RP (07/16/03) at 167-170.
Finally, we conclude that even if the self-defense jury instruction erroneously omitted `seizure,' the error was harmless because the omission did not affect the verdict. See State v. Thomas, 150 Wn.2d 821, 844-45, 83 P.3d 970 (2004); State v. Brown, 147 Wn.2d 330, 340-41, 58 P.3d 889 (2002) (citing Neder v. United States, 527 U.S. 1, 9, 15, 18-19, 119 S. Ct. 1827, 144 L. Ed. 2d 35 (1999)). See In re Smith, 117 Wn. App. 846, 859, 73 P.3d 386 (2003) (`In a direct appeal, such an error will be harmless only if, after thoroughly examining the record as to each defendant, the reviewing court is able to conclude beyond a reasonable doubt that the error complained of did not contribute to the verdict obtained.').
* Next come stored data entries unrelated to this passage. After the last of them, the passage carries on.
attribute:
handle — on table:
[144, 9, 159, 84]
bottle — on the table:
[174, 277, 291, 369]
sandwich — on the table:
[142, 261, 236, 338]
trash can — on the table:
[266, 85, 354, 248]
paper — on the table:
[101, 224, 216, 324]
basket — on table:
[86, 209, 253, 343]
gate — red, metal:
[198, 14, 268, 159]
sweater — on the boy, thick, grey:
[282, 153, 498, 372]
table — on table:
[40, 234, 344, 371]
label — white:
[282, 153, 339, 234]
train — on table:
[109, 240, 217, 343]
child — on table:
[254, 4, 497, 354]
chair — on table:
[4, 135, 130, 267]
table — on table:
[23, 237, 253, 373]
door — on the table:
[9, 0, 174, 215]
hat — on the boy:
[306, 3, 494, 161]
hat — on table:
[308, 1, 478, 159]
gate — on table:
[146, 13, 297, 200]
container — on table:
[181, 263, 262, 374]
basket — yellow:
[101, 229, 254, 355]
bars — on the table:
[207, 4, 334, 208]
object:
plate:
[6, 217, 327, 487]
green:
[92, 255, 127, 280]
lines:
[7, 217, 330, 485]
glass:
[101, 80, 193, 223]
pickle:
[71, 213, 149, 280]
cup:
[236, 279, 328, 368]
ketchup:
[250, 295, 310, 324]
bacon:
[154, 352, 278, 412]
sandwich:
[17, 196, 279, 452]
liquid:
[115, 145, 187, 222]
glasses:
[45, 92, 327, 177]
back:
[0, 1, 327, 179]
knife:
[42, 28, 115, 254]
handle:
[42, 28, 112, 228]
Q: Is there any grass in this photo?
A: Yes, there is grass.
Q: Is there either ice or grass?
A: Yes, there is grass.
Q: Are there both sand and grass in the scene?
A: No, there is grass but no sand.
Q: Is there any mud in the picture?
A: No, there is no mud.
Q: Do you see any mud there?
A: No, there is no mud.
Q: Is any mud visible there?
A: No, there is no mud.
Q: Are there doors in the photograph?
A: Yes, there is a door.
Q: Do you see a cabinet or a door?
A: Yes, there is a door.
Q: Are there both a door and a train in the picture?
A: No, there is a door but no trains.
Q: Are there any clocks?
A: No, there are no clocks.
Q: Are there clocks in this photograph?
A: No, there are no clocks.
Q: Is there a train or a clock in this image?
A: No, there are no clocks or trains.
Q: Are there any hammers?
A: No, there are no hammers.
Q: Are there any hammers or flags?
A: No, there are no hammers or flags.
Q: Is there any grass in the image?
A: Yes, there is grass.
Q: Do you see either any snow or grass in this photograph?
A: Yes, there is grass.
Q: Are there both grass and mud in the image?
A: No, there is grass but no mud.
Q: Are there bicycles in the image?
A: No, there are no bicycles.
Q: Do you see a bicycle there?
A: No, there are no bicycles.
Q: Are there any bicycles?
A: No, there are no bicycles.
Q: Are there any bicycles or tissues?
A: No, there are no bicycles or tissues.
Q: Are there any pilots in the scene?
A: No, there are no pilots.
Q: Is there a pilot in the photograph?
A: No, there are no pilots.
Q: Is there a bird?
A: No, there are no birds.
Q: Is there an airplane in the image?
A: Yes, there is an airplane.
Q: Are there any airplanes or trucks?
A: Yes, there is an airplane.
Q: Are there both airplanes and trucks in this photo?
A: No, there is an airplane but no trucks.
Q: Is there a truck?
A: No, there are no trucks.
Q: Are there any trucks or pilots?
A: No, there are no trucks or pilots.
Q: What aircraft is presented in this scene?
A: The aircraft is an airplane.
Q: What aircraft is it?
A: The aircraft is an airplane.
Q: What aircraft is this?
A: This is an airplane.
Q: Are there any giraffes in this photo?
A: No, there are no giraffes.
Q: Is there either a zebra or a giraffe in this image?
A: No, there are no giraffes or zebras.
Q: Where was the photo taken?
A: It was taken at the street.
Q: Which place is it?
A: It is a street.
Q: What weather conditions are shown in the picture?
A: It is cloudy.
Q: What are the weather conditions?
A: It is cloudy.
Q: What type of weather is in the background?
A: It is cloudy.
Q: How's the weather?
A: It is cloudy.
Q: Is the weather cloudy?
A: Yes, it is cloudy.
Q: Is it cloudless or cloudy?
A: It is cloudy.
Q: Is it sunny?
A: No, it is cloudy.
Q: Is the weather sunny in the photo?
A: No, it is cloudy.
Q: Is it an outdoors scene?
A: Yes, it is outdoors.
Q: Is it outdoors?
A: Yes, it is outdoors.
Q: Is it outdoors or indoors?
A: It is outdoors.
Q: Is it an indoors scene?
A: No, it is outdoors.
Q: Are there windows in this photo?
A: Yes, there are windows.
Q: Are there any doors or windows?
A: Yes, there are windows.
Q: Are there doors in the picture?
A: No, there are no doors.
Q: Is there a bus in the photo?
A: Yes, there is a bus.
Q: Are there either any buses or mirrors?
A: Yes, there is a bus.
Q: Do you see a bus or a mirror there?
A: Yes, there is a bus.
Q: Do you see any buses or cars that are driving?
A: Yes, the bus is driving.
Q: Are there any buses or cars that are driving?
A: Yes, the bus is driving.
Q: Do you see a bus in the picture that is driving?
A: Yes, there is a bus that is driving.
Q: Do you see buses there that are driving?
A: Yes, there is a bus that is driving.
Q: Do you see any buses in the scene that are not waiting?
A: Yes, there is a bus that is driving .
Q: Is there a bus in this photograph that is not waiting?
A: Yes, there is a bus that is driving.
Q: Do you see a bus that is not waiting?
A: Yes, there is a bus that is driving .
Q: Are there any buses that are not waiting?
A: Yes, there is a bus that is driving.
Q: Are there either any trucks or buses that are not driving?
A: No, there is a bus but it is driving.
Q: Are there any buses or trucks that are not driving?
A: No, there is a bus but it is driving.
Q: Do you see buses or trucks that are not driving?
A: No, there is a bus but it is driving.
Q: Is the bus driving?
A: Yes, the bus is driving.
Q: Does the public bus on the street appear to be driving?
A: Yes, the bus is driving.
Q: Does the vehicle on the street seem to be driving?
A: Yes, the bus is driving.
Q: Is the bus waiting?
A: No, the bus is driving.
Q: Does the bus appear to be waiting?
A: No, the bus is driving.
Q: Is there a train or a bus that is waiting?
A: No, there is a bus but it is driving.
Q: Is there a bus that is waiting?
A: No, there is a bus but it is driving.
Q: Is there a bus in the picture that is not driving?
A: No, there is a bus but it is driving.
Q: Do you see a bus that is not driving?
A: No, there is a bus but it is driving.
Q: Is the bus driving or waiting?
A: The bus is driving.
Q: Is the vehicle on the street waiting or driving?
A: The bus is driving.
Boucher was able to argue that he was in actual danger of serious injury and was entitled to use self-defense before he was arrested. And the self-defense instruction allowed the jury to consider testimony from the officers and from Boucher regarding the conduct that occurred before Boucher was handcuffed. However, the jury's decision turned on credibility and which version of events it believed, not on the omission of `seizure' from the jury instruction. We conclude based on our review of the record that even if the instruction was erroneous, it did not contribute to the jury's verdict and was harmless beyond a reasonable doubt.
CONCLUSION
We conclude the trial court's decision to reject Boucher's alternate instruction on self-defense was not an abuse of discretion. Using WPIC 17.02.01 the trial court correctly instructed the jury on self-defense. The instruction was not misleading and Boucher was able to present and argue his theory of the case. We affirm.
SCHINDLER, J., APPELWICK, J., COX, J., Concur.